Выбрать главу

Литература как инструмент воспитания

Автор этих строк полагает, что подлинной воспитательной силой обладает личный пример и жизненный уклад в его цельности, и не слишком верит в эффективность прямых воспитательных усилий. Но эта точка зрения, разумеется, ни для кого не обязательна. Было бы чрезвычайно любопытно выяснить, чем отличается соответствующий аспект преподавания русской литературы сейчас от советской эпохи. Серьезные подвижки, конечно, заставили бы пересмотреть программу. Можно только приветствовать избавление школьников от хотя бы формальной обязанности знакомства с Чернышевским (интересно, что тому причиной – бездарность или неблагонамеренность автора «Что делать?»). Но – за исключением XX в., выпускного класса, когда ученикам уж во всяком случае не до литературы, – серьезных изменений не произошло.

Они могли осуществиться в методе преподавания: для этого школе надо было усвоить простую истину – литература не прямое отражение жизни и уж никак не жизненная школа. Если рассматривать это отрицание прежнего подхода как исходную точку, нетрудно заметить, что от нее идет много путей, и один из напрашивающихся, формальный метод, педагогически так же бесперспективен, как и надоевший марксизм.

Но как бы ни обстояло дело – нельзя упускать из вида, что воспитание с помощью литературы может быть двояким: либо красотой слова, либо жизненным содержанием. В той глубине, где кроется цельная и неделимая человеческая личность, они соединяются; но как же трудно добраться до нее нашими грубыми педагогическими средствами! И уж во всяком случае это воздействие – поскольку оно тайна – нельзя планировать. Воспитание красотой, тонкое и аристократичное, всегда будет затрагивать лишь незначительное меньшинство; но рассматривать «Евгения Онегина» как, прости Господи, энциклопедию русской жизни и рассуждать, правильно ли поступил тот или иной герой романа, – боюсь, это может спугнуть хрупкое очарование пушкинского текста.

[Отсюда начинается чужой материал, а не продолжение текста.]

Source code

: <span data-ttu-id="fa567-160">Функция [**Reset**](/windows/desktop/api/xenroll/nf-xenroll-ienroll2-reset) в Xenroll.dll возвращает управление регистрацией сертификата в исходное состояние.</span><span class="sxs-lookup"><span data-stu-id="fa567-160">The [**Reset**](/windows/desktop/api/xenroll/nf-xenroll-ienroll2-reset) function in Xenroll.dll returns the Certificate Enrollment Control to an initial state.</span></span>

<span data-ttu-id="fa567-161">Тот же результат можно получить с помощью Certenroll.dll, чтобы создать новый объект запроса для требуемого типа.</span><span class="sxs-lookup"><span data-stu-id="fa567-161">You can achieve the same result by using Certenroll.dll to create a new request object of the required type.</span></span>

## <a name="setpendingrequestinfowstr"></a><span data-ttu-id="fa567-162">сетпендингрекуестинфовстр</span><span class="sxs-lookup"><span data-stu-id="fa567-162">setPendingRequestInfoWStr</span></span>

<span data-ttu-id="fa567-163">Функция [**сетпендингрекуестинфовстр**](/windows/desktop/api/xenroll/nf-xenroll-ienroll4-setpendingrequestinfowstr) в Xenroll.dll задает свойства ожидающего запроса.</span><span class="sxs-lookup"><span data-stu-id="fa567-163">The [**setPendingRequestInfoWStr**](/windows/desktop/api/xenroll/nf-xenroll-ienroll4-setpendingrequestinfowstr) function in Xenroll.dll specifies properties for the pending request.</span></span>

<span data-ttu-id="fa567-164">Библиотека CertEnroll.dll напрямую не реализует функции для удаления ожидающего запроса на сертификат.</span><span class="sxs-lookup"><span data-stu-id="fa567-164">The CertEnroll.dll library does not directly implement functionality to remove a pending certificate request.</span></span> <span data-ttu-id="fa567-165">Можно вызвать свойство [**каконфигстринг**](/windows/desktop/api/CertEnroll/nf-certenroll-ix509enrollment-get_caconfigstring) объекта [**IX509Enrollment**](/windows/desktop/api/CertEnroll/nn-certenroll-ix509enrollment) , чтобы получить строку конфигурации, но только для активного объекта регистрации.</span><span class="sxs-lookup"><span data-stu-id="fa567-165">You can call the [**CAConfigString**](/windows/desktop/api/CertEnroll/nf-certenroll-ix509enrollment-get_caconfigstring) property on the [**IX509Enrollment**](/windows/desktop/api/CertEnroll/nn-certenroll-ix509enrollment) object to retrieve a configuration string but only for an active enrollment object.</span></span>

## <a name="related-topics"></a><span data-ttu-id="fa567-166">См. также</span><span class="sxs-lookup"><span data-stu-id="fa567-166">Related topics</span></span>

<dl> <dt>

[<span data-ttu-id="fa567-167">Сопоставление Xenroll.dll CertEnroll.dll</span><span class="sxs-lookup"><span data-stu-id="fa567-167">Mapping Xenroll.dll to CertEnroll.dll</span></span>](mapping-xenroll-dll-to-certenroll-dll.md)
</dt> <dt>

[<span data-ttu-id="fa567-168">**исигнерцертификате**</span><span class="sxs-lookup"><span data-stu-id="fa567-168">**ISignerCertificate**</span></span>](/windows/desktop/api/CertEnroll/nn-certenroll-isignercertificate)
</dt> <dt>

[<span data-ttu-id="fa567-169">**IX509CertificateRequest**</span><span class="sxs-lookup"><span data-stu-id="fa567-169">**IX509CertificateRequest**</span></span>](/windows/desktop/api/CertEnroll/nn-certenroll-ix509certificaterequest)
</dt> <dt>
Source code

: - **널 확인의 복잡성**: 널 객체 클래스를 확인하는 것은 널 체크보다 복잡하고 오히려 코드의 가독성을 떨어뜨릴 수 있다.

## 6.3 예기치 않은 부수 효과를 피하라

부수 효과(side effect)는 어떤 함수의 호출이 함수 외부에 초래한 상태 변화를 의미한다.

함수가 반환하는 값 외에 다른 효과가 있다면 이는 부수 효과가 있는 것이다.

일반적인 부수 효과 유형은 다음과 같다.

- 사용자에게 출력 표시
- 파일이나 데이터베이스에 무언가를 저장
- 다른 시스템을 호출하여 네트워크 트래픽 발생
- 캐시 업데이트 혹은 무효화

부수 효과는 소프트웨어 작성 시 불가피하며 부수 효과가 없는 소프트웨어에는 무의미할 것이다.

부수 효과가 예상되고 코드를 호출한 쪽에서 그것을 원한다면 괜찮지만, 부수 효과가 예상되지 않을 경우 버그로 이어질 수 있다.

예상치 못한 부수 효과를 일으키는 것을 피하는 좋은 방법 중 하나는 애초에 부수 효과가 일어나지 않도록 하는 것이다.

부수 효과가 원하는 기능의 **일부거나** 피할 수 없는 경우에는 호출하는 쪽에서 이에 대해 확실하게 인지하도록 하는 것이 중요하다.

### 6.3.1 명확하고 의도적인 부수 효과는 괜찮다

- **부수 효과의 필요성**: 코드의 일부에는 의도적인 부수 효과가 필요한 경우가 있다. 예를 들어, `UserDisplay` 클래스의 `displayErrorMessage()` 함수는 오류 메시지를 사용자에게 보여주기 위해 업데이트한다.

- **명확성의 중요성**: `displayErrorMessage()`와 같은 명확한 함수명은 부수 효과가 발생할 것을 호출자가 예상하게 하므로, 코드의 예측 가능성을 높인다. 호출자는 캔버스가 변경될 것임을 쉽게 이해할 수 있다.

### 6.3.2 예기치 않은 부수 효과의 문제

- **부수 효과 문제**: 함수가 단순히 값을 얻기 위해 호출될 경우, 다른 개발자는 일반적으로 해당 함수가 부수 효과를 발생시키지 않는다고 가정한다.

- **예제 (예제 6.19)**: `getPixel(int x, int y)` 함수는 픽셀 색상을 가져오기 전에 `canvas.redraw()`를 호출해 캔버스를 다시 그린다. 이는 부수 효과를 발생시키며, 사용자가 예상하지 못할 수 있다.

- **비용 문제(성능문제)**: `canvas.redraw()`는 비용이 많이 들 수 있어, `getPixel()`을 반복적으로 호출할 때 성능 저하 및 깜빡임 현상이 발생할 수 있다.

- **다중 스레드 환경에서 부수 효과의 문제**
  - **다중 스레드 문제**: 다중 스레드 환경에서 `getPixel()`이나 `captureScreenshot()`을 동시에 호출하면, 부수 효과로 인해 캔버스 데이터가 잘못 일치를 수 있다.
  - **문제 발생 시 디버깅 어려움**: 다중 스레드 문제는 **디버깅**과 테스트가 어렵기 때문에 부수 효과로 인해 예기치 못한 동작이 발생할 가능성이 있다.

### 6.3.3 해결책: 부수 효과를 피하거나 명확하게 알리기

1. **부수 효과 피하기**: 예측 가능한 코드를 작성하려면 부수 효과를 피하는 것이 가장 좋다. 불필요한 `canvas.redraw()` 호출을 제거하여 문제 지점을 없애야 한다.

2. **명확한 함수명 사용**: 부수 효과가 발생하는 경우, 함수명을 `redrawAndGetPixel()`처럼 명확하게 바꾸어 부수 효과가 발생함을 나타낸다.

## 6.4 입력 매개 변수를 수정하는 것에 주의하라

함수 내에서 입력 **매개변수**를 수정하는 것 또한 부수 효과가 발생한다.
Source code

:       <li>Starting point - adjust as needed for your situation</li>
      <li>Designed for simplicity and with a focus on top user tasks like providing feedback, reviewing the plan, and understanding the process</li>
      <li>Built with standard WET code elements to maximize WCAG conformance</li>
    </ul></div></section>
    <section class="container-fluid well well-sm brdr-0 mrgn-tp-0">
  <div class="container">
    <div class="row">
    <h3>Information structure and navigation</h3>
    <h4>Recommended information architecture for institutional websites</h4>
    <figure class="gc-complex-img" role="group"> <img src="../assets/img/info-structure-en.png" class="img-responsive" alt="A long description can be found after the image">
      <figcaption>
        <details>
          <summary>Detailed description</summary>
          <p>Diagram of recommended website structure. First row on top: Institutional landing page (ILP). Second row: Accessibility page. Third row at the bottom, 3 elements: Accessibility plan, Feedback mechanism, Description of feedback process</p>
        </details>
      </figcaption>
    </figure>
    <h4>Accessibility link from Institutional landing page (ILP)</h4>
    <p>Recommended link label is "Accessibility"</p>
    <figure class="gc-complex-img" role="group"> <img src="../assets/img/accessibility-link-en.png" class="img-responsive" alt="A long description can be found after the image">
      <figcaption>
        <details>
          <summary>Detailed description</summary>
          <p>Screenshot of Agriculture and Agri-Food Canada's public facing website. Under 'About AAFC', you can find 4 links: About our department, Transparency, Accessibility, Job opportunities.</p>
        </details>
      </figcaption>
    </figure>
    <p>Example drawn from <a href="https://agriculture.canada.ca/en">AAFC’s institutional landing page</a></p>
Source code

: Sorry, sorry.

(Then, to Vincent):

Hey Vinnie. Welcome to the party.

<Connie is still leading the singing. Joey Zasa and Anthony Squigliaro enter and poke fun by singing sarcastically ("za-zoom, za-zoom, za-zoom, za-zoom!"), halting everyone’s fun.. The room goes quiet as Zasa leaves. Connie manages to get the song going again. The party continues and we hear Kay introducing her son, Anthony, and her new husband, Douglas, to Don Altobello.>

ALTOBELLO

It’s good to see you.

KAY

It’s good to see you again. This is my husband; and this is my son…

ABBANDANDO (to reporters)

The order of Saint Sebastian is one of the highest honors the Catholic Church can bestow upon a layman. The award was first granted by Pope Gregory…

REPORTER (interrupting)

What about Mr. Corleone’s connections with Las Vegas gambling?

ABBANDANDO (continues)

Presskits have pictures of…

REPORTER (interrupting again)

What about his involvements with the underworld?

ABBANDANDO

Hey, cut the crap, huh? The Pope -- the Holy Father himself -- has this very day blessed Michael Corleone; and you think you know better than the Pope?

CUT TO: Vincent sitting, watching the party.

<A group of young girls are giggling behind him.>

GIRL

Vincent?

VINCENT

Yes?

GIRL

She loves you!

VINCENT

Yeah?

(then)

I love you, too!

Советская школа воспринимала воспитание литературой примитивно: герои – живые люди, мы обсуждаем их поведение и извлекаем из него жизненные уроки в духе преданности идеалам. Вряд ли было бы хоть сколько-нибудь осмысленно заменять этот примитив другим – либеральным, державно-патриотическим либо эклектикой любого сорта. Воспитательный эффект будет тот же, что и в советскую эпоху, – противоположный задуманному.

Литература и наука

Рассмотрим теперь научный аспект преподавания литературы (весьма важный, поскольку очень многое в предмете зависит от того, как в данную эпоху интеллектуальная элита отвечает на вопрос, что такое литература). Марксизм со своим историцизмом не мог отказаться от хронологического принципа построения курса в старших классах; об издержках этого подхода мы уже писали. Все это сопровождалось классовым анализом (изучение социального аспекта литературного творчества – модная тема на Западе; и все же полагаем, что это – не главное для литературы как вообще, так и применительно к школе). Терминология, которой пользовалось советское литературоведение, – классицизм, романтизм, критический и социалистический реализм – обладает ограниченной ценностью, поскольку огрубляет и схематизирует.

В допотопно-реликтовых формах этот подход, полагаем, уже не столь распространен. Свобода от обязательного классового анализа – уже великое достижение, значение которого нельзя преуменьшать (в том числе и потому, что оно лишает незаслуженного авторитета бессодержательную фронду). Но чем его можно заменить? Среди тех концепций преподавания литературы, с которыми нам доводилось сталкиваться, есть и чрезвычайно удачные (в частности, нас весьма впечатлил урок брянского педагога Игоря Борисовича Непомнящего, предлагавшего тонкий анализ «Евгения Онегина» с вниманием к малозаметным подробностям – с активным вовлечением учеников в весьма непростую, творческую, интеллектуально насыщенную работу). Один из выходов, к которому склонились бы мы сами – решительное сокращение научного компонента преподавания в пользу эстетического, старой доброй риторики; но возможны, конечно, и другие выходы – в зависимости от того, чем считает литературу тот или иной преподаватель. Но мы стоим перед дилеммой: либо мы предоставляем преподавателю свободу – и тогда лишаемся возможности планировать нашу образовательную деятельность, либо выбираем какой-либо ответ на этот сакраментальный вопрос в качестве обязательного – и тогда будем вынуждены мириться с теми последствиями и издержками, которые повлечет за собой как сам этот подход, так и его монопольное положение.